▶ TO-DO ITEM: Note how many lines in the material have "Metodología", and give only that figure.

▶ DATASET CONTENT:
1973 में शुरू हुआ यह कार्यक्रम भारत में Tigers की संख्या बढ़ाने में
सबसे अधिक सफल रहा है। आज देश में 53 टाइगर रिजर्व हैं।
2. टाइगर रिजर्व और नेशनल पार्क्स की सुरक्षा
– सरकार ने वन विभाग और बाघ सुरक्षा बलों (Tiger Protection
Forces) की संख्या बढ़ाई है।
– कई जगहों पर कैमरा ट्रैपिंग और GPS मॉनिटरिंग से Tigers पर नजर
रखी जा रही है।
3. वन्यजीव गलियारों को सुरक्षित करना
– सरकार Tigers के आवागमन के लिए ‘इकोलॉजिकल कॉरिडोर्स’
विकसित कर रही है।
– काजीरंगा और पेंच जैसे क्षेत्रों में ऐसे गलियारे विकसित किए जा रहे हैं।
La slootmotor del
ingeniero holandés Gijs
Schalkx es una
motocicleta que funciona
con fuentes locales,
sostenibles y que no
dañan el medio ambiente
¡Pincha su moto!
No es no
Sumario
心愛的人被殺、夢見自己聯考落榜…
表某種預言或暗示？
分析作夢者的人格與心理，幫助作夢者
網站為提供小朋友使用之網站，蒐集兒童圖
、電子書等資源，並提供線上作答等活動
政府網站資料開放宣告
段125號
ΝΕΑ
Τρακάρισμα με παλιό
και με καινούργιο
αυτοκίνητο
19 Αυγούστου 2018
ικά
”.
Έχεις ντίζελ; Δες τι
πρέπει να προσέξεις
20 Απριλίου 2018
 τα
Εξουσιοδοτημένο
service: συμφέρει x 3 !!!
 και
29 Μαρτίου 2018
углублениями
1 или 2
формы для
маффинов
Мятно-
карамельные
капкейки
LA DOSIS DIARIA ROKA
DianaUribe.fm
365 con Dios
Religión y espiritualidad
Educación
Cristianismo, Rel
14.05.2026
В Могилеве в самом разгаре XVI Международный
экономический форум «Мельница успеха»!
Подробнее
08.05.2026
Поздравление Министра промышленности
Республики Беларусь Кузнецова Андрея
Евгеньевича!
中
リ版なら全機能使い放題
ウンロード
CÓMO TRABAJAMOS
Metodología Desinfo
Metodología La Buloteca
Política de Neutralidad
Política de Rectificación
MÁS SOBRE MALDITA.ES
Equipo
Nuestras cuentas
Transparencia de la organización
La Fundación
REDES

▶ SOLUTION TO THE EXERCISE: 2